(RECORDS PROVIDED)

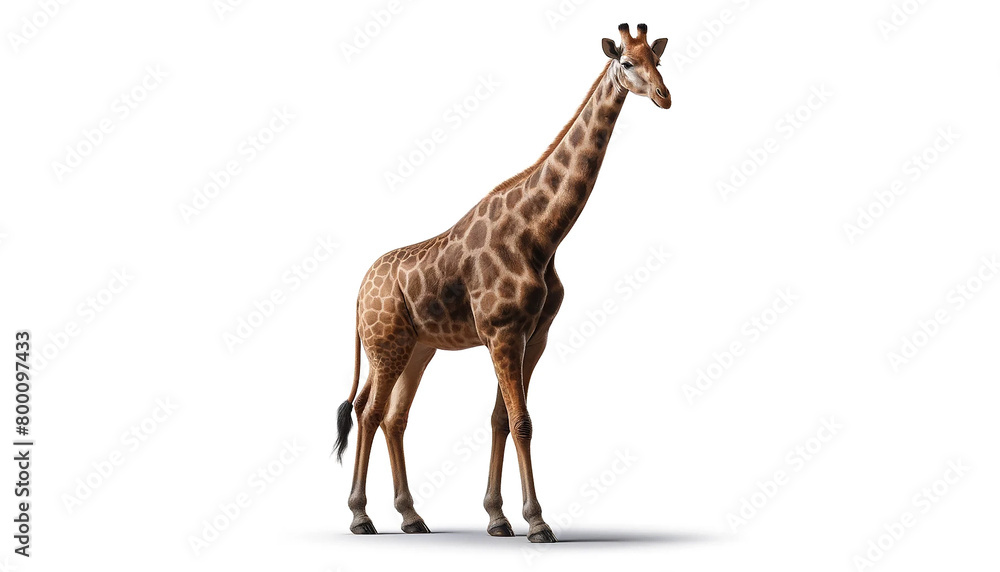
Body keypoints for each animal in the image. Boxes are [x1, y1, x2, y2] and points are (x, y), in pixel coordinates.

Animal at [333, 23, 670, 543]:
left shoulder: (534, 335)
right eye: (627, 63)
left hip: (416, 347)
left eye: (659, 60)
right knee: (369, 413)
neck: (542, 235)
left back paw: (411, 516)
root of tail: (358, 292)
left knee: (393, 417)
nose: (663, 96)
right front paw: (537, 522)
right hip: (385, 344)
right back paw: (360, 517)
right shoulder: (503, 332)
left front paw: (497, 517)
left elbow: (500, 421)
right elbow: (522, 421)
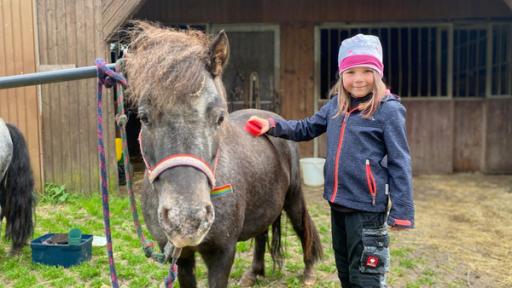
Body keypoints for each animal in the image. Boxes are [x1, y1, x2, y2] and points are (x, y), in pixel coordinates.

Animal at [124, 22, 322, 288]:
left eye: (219, 117)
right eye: (144, 117)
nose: (187, 220)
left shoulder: (222, 253)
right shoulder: (181, 256)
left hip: (293, 198)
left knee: (302, 226)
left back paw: (308, 271)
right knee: (261, 233)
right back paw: (253, 273)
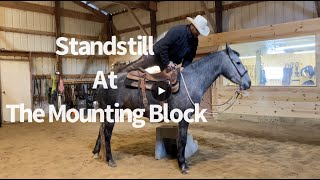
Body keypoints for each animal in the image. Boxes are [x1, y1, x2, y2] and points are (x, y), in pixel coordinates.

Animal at [91, 44, 251, 174]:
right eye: (237, 62)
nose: (248, 83)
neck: (190, 81)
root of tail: (103, 81)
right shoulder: (184, 118)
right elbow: (183, 140)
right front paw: (183, 166)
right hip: (112, 112)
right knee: (107, 134)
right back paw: (110, 160)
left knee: (101, 130)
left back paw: (96, 153)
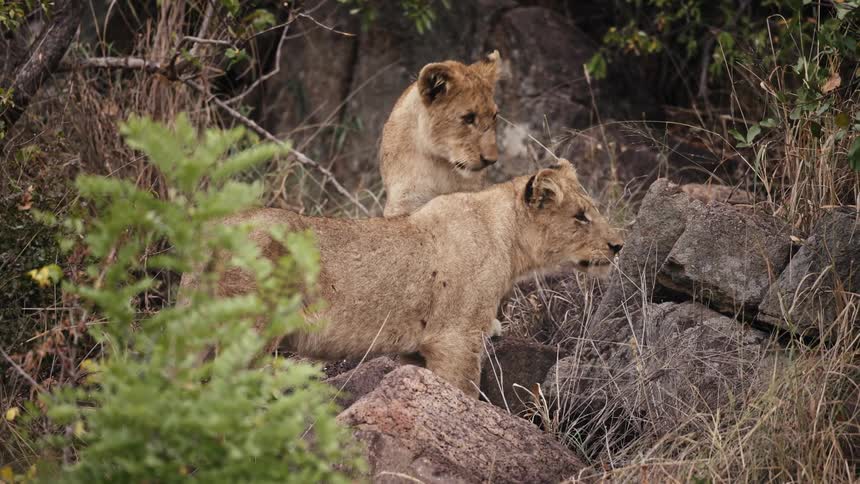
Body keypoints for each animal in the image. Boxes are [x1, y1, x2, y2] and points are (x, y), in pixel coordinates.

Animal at [181, 160, 623, 397]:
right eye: (581, 216)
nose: (619, 244)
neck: (507, 238)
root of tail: (213, 231)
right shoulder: (456, 339)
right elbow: (464, 395)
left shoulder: (418, 348)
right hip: (250, 333)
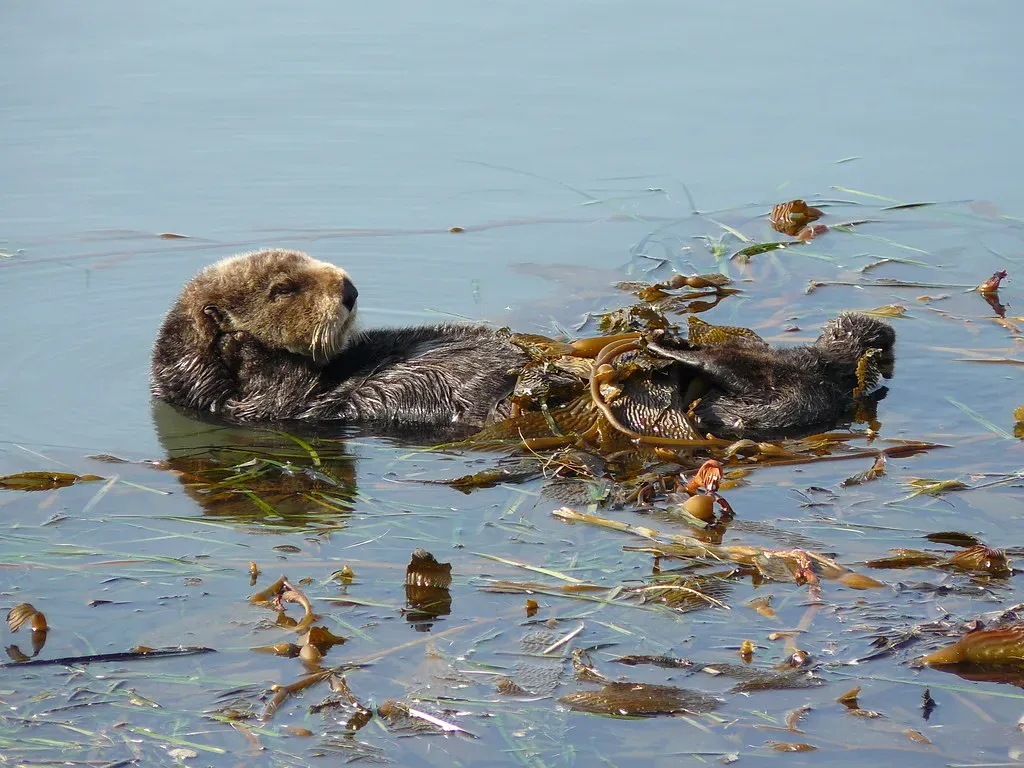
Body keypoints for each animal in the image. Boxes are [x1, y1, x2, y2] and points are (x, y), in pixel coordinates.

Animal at [151, 249, 895, 438]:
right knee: (767, 394)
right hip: (737, 407)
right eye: (283, 288)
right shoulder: (253, 403)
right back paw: (668, 350)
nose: (350, 287)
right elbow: (278, 389)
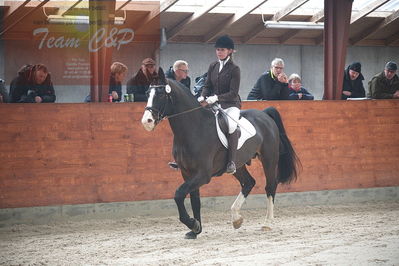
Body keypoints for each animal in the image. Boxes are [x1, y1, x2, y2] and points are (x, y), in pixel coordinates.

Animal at [141, 79, 300, 239]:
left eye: (161, 95)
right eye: (147, 94)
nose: (146, 121)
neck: (195, 128)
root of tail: (264, 114)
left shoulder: (203, 175)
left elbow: (179, 194)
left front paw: (192, 224)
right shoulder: (187, 173)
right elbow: (195, 200)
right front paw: (195, 229)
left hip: (269, 159)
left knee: (270, 186)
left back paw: (267, 223)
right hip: (238, 165)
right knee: (249, 182)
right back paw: (236, 218)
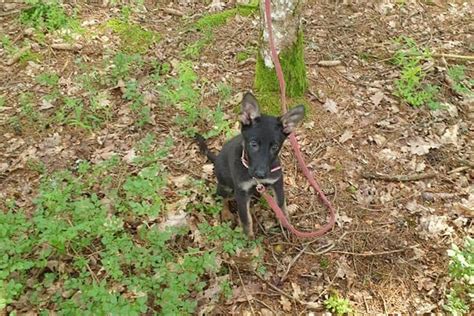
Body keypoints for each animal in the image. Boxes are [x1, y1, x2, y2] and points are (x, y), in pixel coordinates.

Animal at [195, 91, 304, 237]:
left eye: (275, 147)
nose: (261, 174)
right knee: (221, 198)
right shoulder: (241, 192)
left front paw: (286, 224)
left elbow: (281, 205)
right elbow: (245, 218)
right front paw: (248, 239)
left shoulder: (277, 182)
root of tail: (217, 158)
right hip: (226, 186)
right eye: (253, 144)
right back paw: (226, 213)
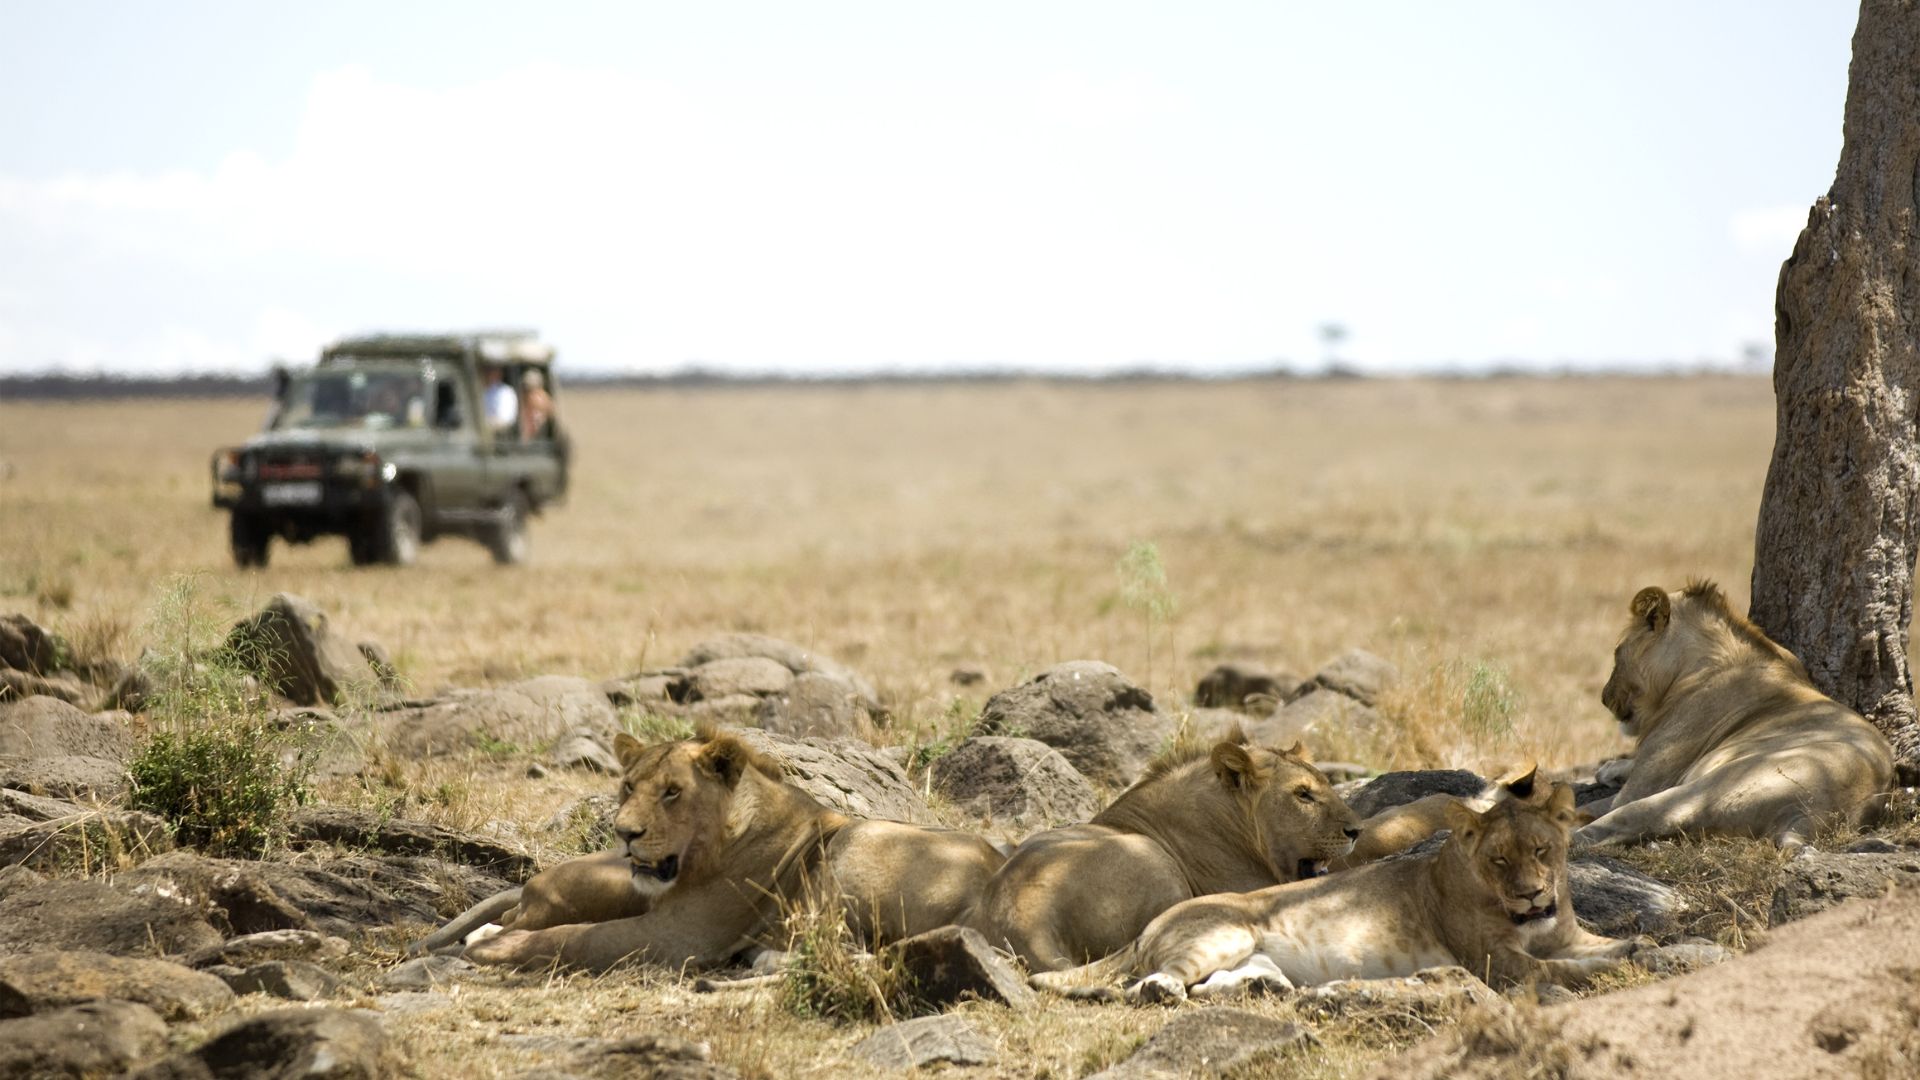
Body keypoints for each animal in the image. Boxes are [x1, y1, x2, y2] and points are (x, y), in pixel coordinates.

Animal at [460, 722, 1006, 968]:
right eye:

(End RECORDS PROVIDED)

» TASK PROMPT
Search the preceding listing for "knee" and extract every line where it is found.

» SOLUTION
right knee: (369, 413)
left knee: (393, 417)
left knee: (302, 226)
right knee: (261, 233)
right knee: (107, 134)
left knee: (101, 130)
right knee: (767, 394)
left knee: (270, 186)
right knee: (249, 182)
right knee: (221, 198)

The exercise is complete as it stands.